How to Control Blood Pressure & Anxiety
Instructions
-
-
1
Manage your stress. Stress is an elevator of blood pressure. Remain calm and omit activities from your schedule that cause your stress levels to increase. Try relaxing. Issues in life will arise, but you should remain calm and figure out a way to handle them.
-
2
Modify your schedule. Anxiety attacks come when we are overwhelmed. Look at your schedule and make sure you have not put too much on your plate. Sometimes, doing too many things at once can affect you mentally. This creates high blood pressure and anxiety. Don't be afraid to turn down an invitation to an activity. Stay home and relax; your health is more important.
-
3
Take up yoga and meditation. Yoga can help you relax and lower your blood pressure. Yoga tapes and DVDs can be purchased at any retail store. Yoga can be fun and it is a natural method in relaxation.
-
4
Exercise 30 to 60 minutes per day. Exercise can help you remain stress-free. It gets oxygen flowing to your heart and brain.

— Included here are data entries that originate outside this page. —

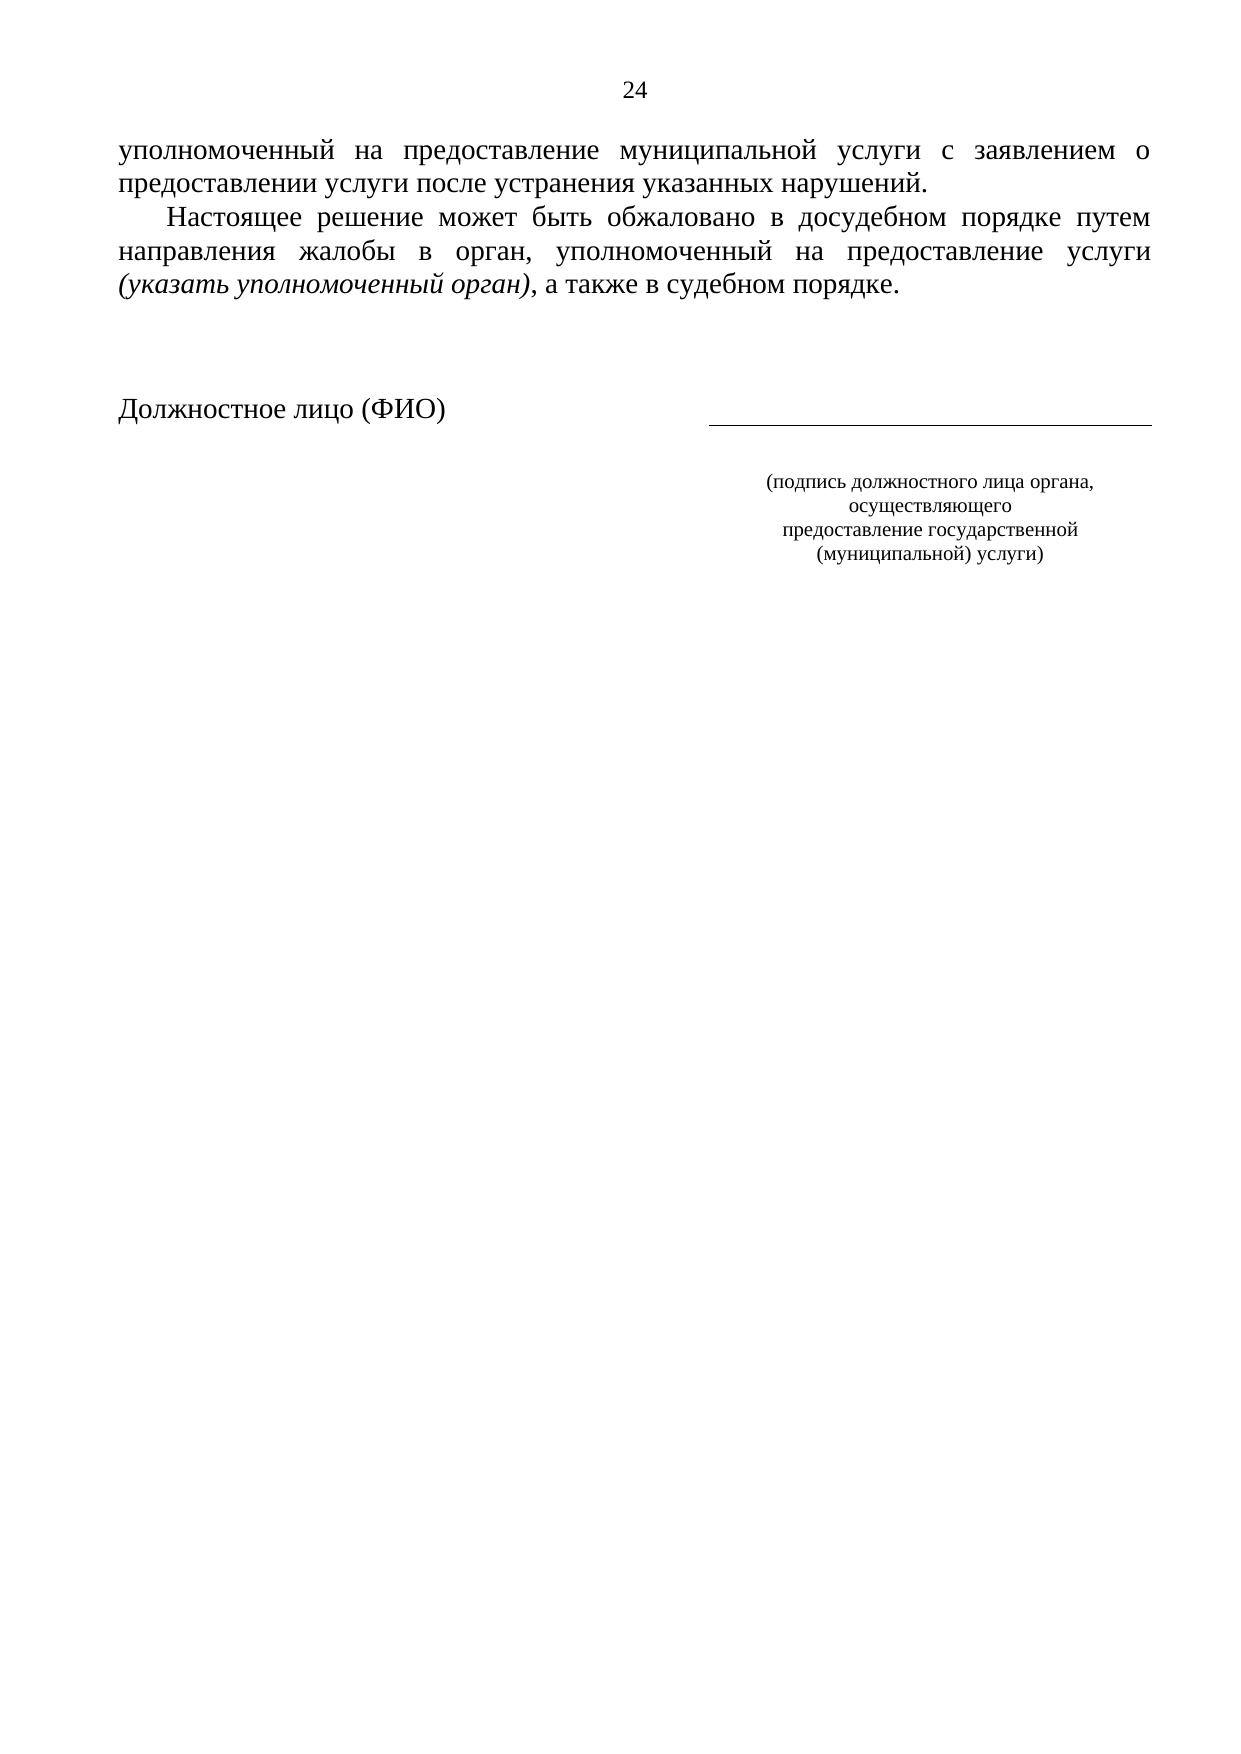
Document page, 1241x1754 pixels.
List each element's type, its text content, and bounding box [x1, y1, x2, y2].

text (муниципальной) услуги) [709, 521, 1152, 565]
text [118, 132, 1152, 199]
text Должностное лицо (ФИО) [118, 391, 1152, 425]
text (подпись должностного лица органа, осуществляющего [709, 449, 1152, 497]
text Настоящее решение может быть обжаловано в досудебном порядке путем направления жалобы в орган, уполномоченный на предоставление услуги (указать уполномоченный орган), а также в судебном порядке. [118, 199, 1152, 300]
text предоставление государственной [709, 497, 1152, 521]
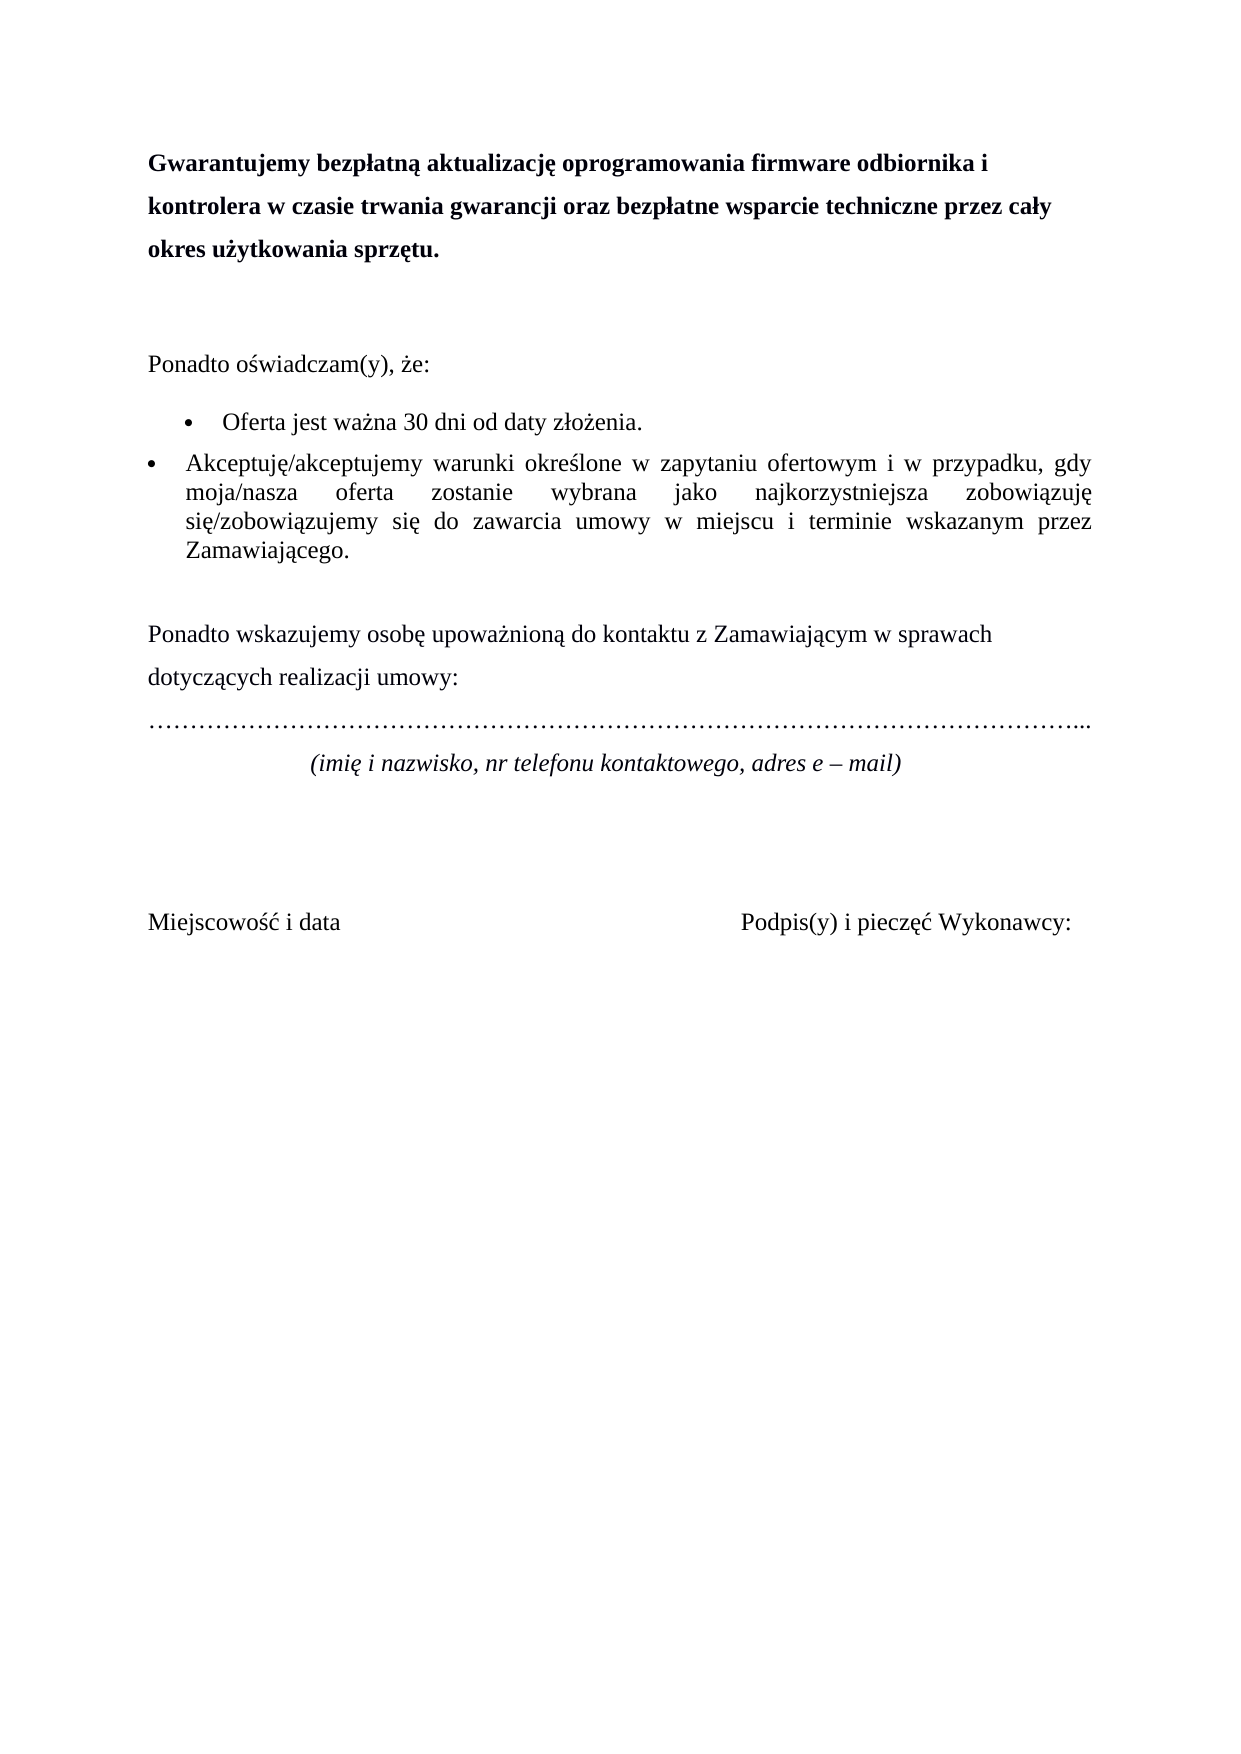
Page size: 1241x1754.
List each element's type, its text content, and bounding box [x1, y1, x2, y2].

text (imię i nazwisko, nr telefonu kontaktowego, adres e – mail) [310, 748, 1093, 777]
text Ponadto oświadczam(y), że: [148, 349, 1093, 378]
list Oferta jest ważna 30 dni od daty złożenia. [185, 407, 1093, 436]
text Gwarantujemy bezpłatną aktualizację oprogramowania firmware odbiornika i kontrolera w czasie trwania gwarancji oraz bezpłatne wsparcie techniczne przez cały okres użytkowania sprzętu. [148, 148, 1093, 263]
text Miejscowość i data Podpis(y) i pieczęć Wykonawcy: [148, 907, 1093, 935]
list Akceptuję/akceptujemy warunki określone w zapytaniu ofertowym i w przypadku, gdy moja/nasza oferta zostanie wybrana jako najkorzystniejsza zobowiązuję się/zobowiązujemy się do zawarcia umowy w miejscu i terminie wskazanym przez Zamawiającego. [148, 448, 1093, 563]
text …………………………………………………………………………………………………... [148, 705, 1093, 734]
text Ponadto wskazujemy osobę upoważnioną do kontaktu z Zamawiającym w sprawach dotyczących realizacji umowy: [148, 619, 1093, 691]
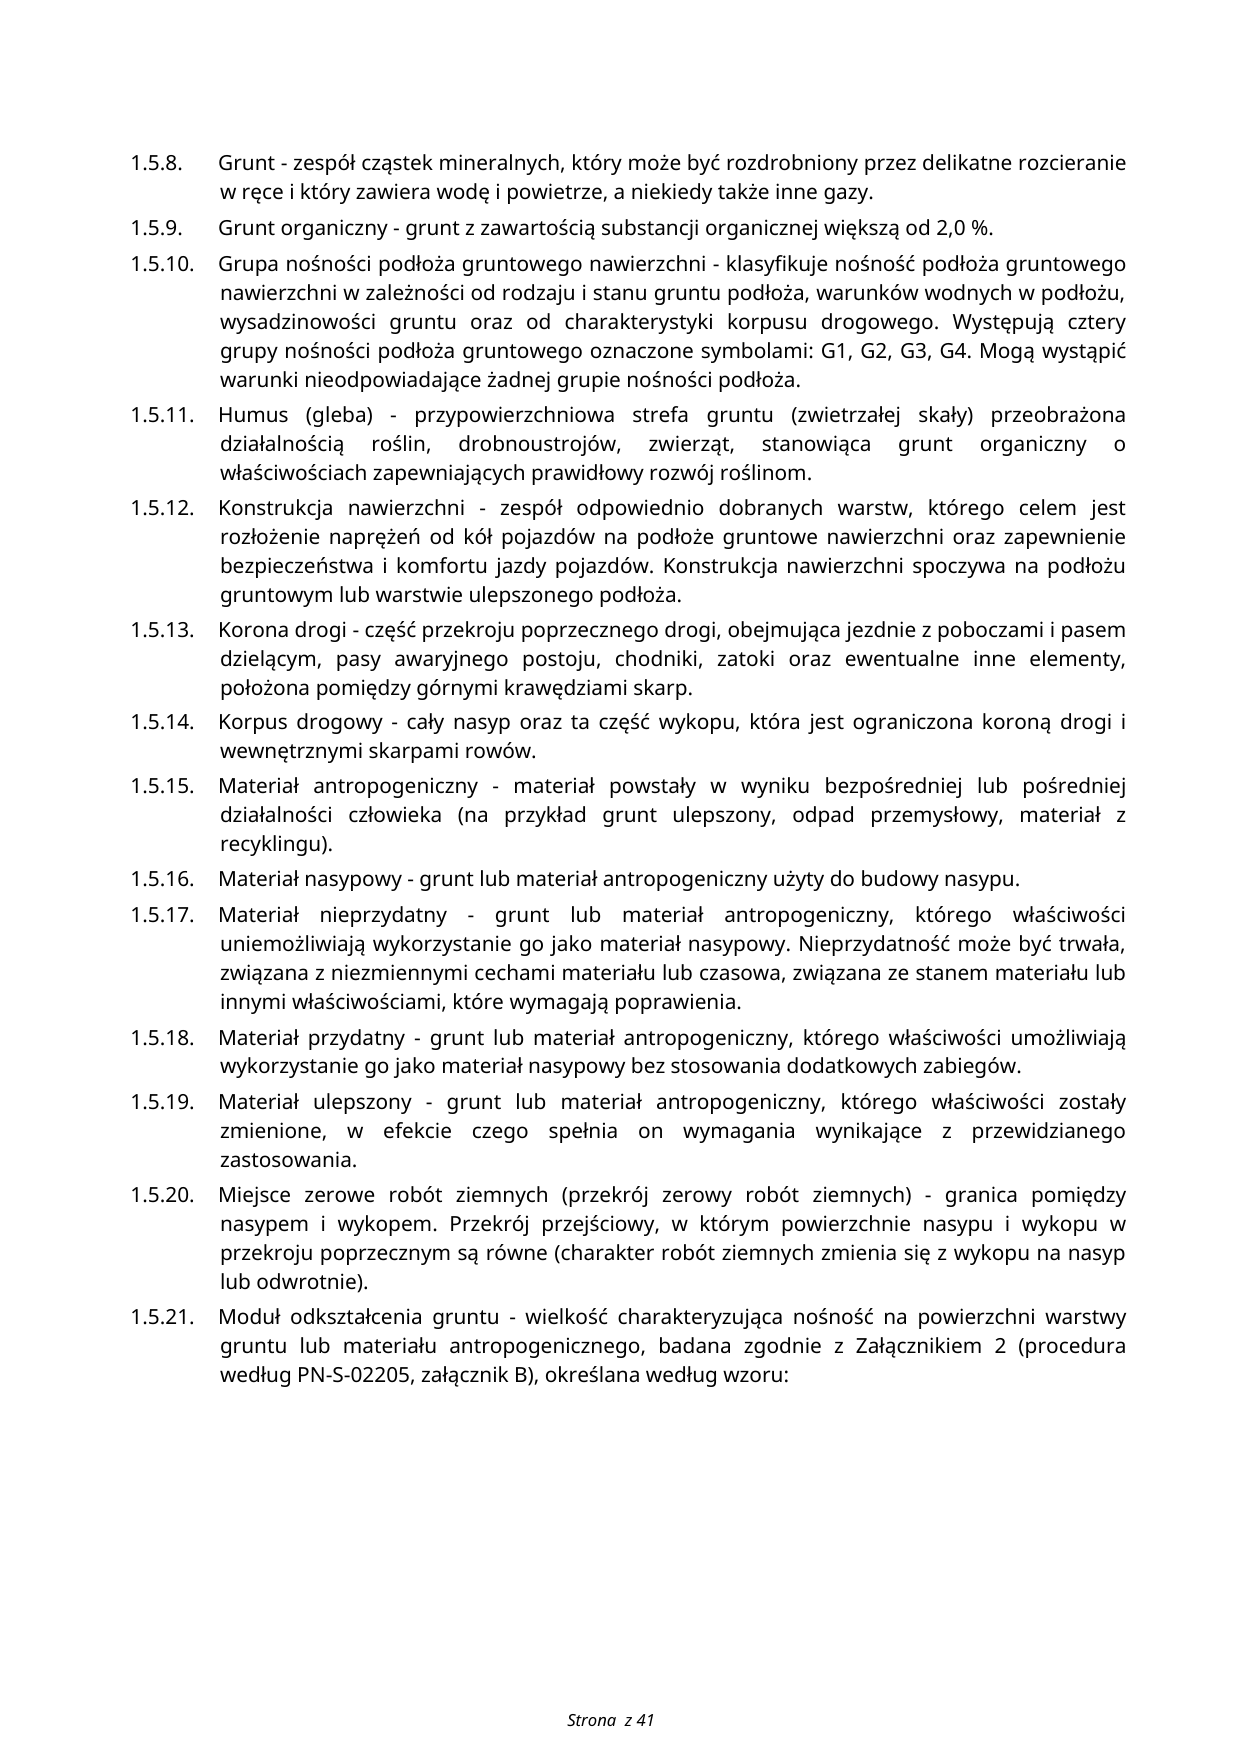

Take a walk on the treadmill while listening to music or watching television. Walking will calm your entire body, releasing any stress or anxiety present. Get permission from your doctor whenever you begin a new exercise program.
-
5
Get plenty of sleep. When you are sleep-deprived, this has a natural effect on your day-to-day activities. Lack of sleep can make you upset and stressed. If you have a full-time job, a family and other things going on in your daily life, you must get plenty of sleep or you will not be able to function adequately. This will affect your blood pressure level.